The Puzzle library
The Puzzle library is designed to quickly find visually similar images (gif, png, jpg), even if they have been resized, recompressed, recolored or slightly modified. The library is free, lightweight yet very fast, configurable, easy to use and it has been designed with security in mind.
The Puzzle library is designed to quickly find visually similar images (GIF, PNG, JPG), even if they have been resized, recompressed, recolored or slightly modified.
The library is free, lightweight yet very fast, configurable, easy to use and
it has been designed with security in mind.
This is a C library, but is also comes with a command-line tool and PHP bindings.
LIBPUZZLE 0.11 HAS BEEN RELEASED ON MARCH 24, 2009
The library is a free implementation of the algorithm published as an image signature for any kind of image by H. Chi Wong, Marshall Bern and David Goldberg.
The first step splits a bitmap picture into blocks. This is a “summary” of the picture, after an initial automatic cropping of featureless borders.
The relationships between adjacent blocks construct a vector (PuzzleCvec), that is the signature of the picture.
The similarity between two pictures can be characterized as the normalized distance between two PuzzleCvec vectors.
A typical image signature only requires 182 bytes, using the built-in compression/decompression functions.

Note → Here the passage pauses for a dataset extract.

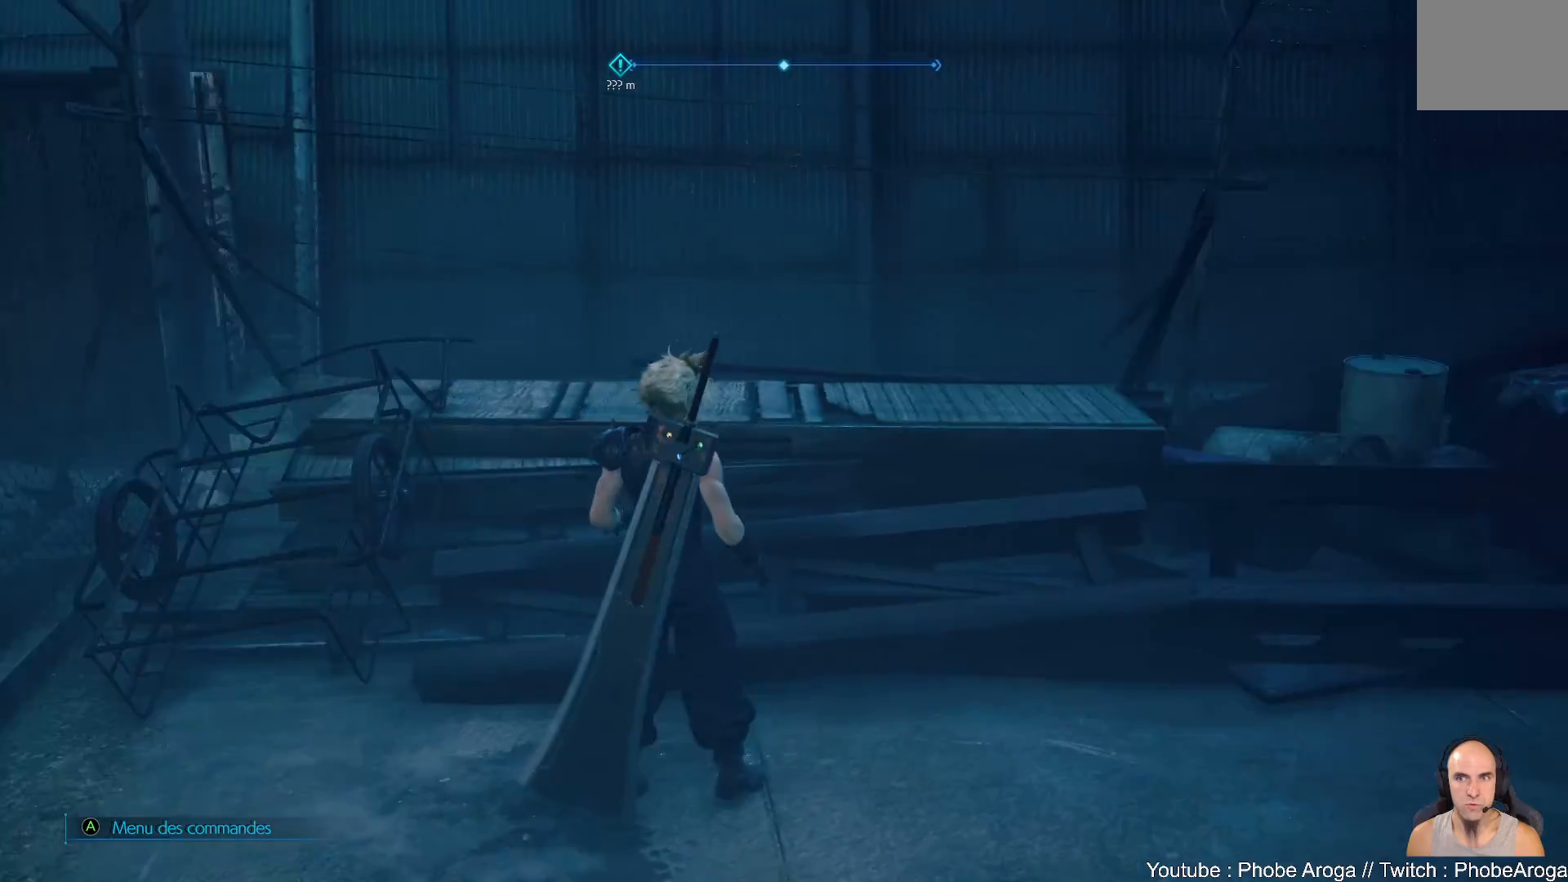
{"buttons": [], "left_stick": "up-right", "right_stick": "center", "events": [[33, "left_stick", "up-right"], [383, "right_stick", "center"]]}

Similar signatures share identical “words”, ie. identical sequences of values at the same positions. By using compound indexes (word + position), the set of possible similar vectors is dramatically reduced, and in most cases, no vector distance actually requires to get computed.

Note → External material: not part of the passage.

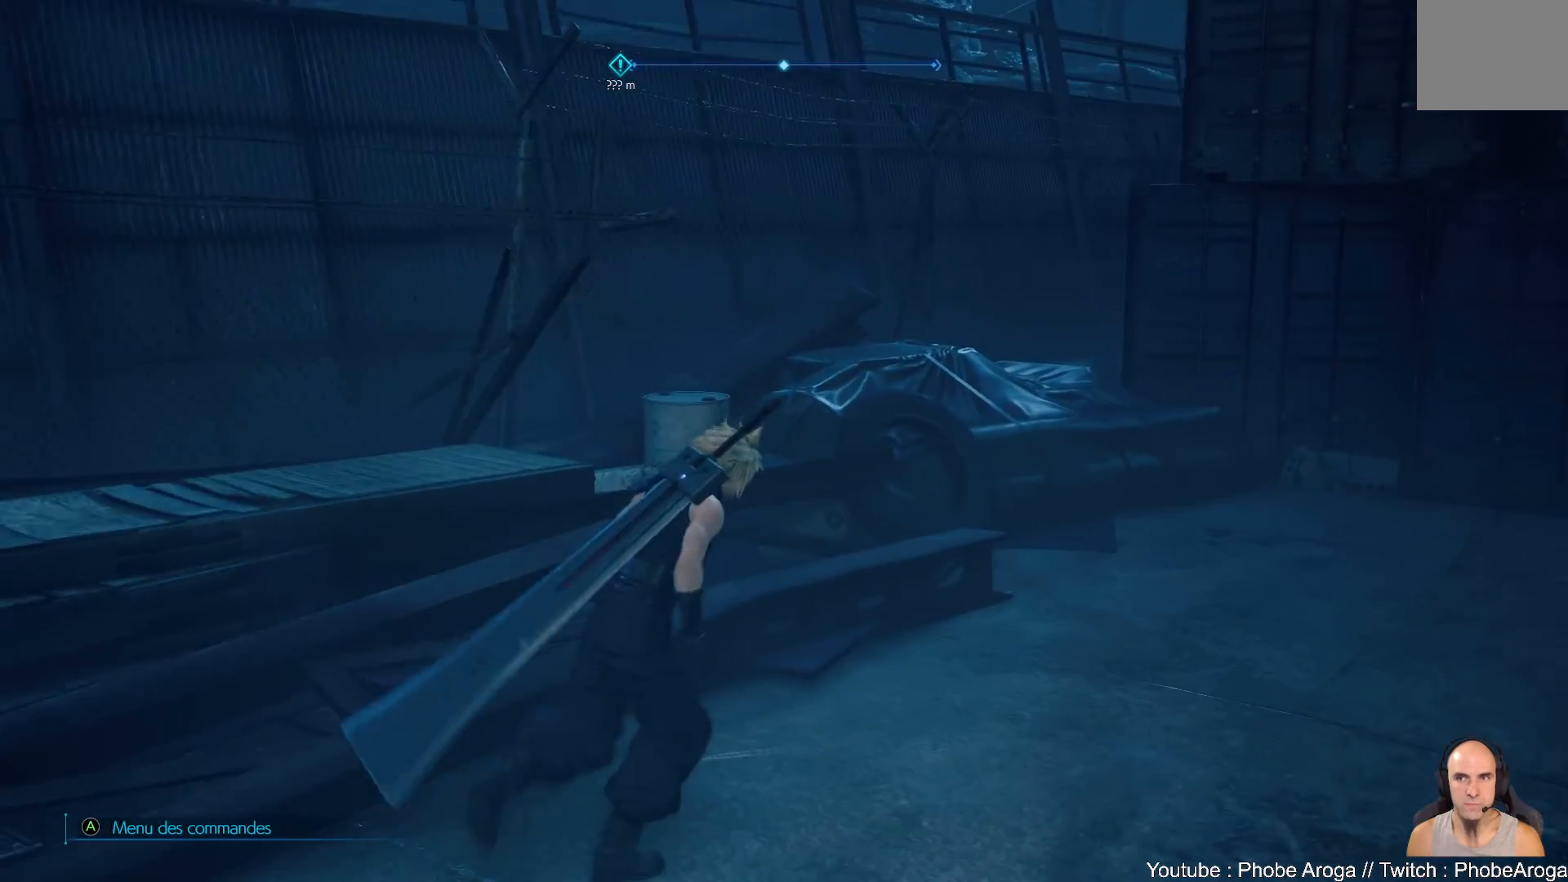
{"buttons": [], "left_stick": "center", "right_stick": "center", "events": [[217, "right_stick", "right"], [450, "left_stick", "center"], [483, "right_stick", "center"]]}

Indexing through words and positions also makes it easy to split the data into multiple tables and servers.
So yes, the Puzzle library is certainely not incompatible with projects that need to index millions of pictures.
The puzzle library is free. It is released under the 2-clauses BSD public license.
Permission to use, copy, modify, and distribute this software for any purpose with or without fee is hereby granted, provided that the original copyright appear in all copies.
The library relies on the GD Library in order to load bitmap pictures.
It is known to compile and to work on recent Linux and OpenBSD systems, amd64 and i386, but it also probably works on other operating systems with minor (if any) tweaks.